INSTRUCTIONS TO FOLLOW
Your task is to return all of the records exactly, minus any images.

MATERIAL SHOWN

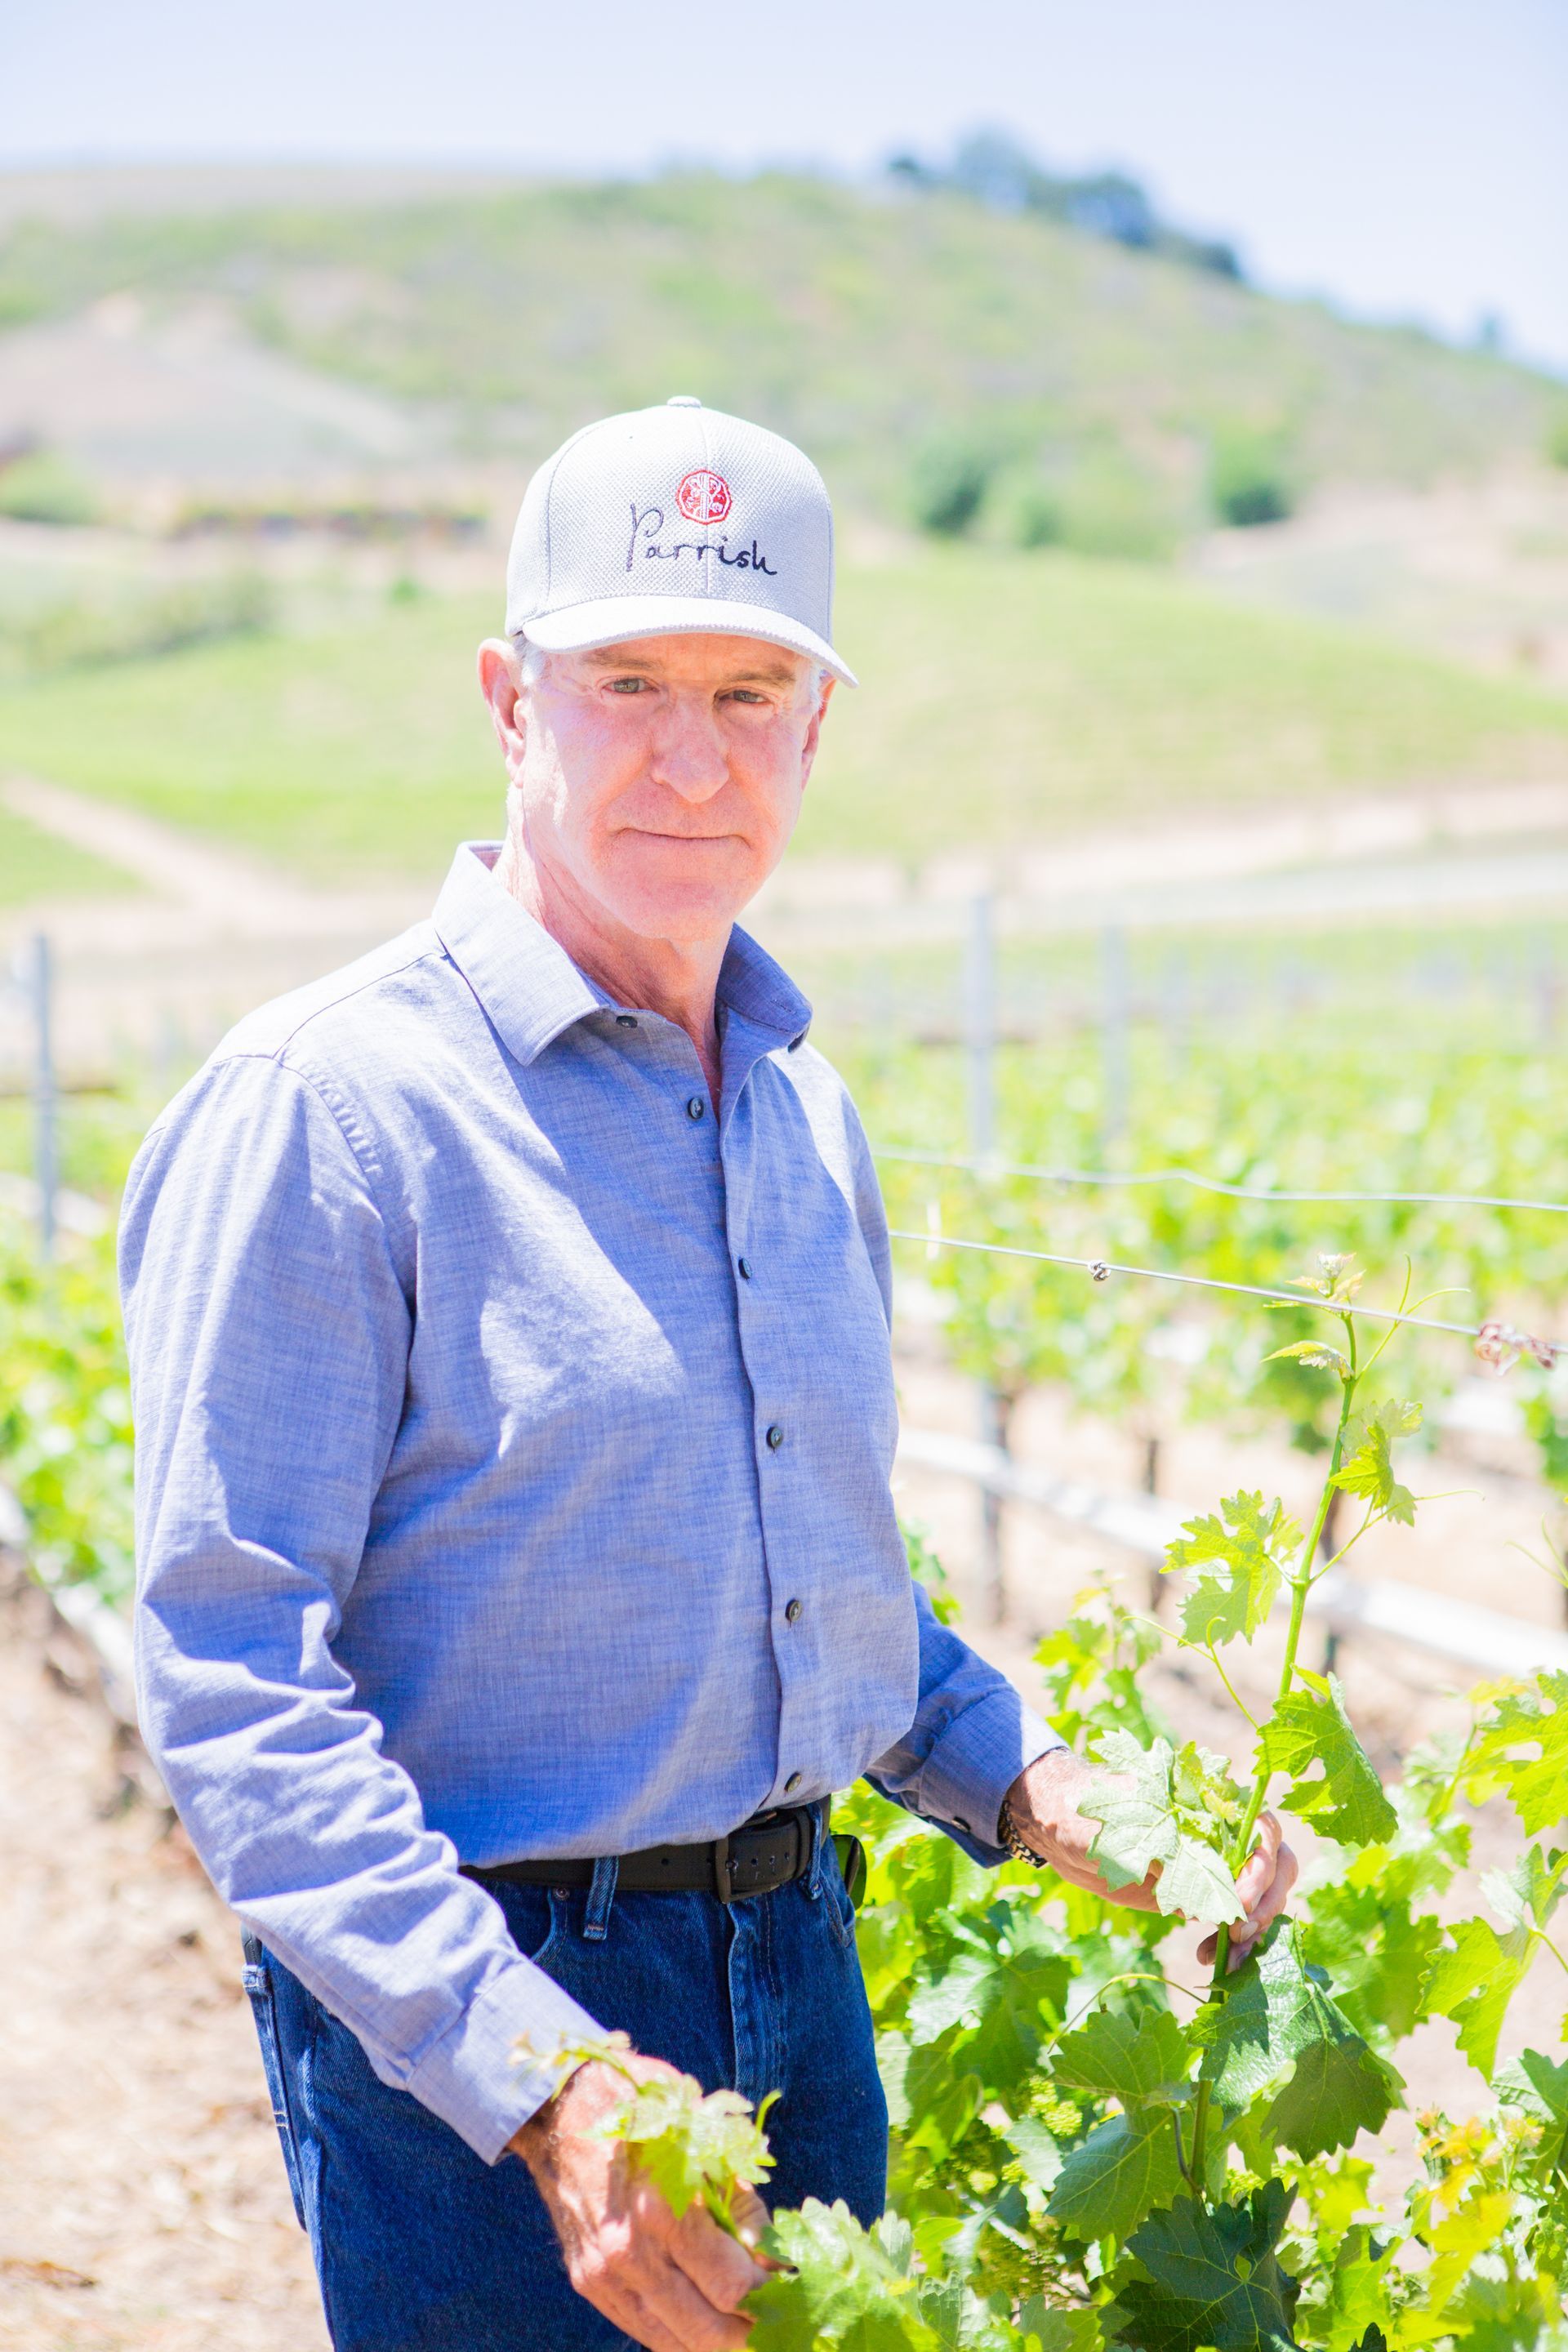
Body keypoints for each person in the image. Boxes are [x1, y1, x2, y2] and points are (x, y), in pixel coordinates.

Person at [120, 398, 1295, 2352]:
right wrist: (543, 2082)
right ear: (509, 700)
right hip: (475, 2050)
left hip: (800, 1985)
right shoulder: (331, 1110)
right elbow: (233, 1684)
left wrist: (1055, 1792)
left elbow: (825, 1591)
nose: (693, 754)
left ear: (818, 732)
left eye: (752, 693)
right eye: (628, 682)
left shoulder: (802, 1113)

ANSWER BOX
Body keypoints for each person in the image. Boxes are [x1, y1, x2, y2] and points are (x, y), in pixel coordinates.

Person at [120, 398, 1295, 2352]:
right wrist: (543, 2082)
right ear: (509, 700)
right hip: (475, 2050)
left hip: (800, 1985)
right shoulder: (331, 1110)
right elbow: (233, 1684)
left wrist: (1055, 1792)
left elbow: (825, 1591)
nose: (693, 754)
left ear: (818, 732)
left eye: (752, 693)
right eye: (628, 682)
left shoulder: (802, 1113)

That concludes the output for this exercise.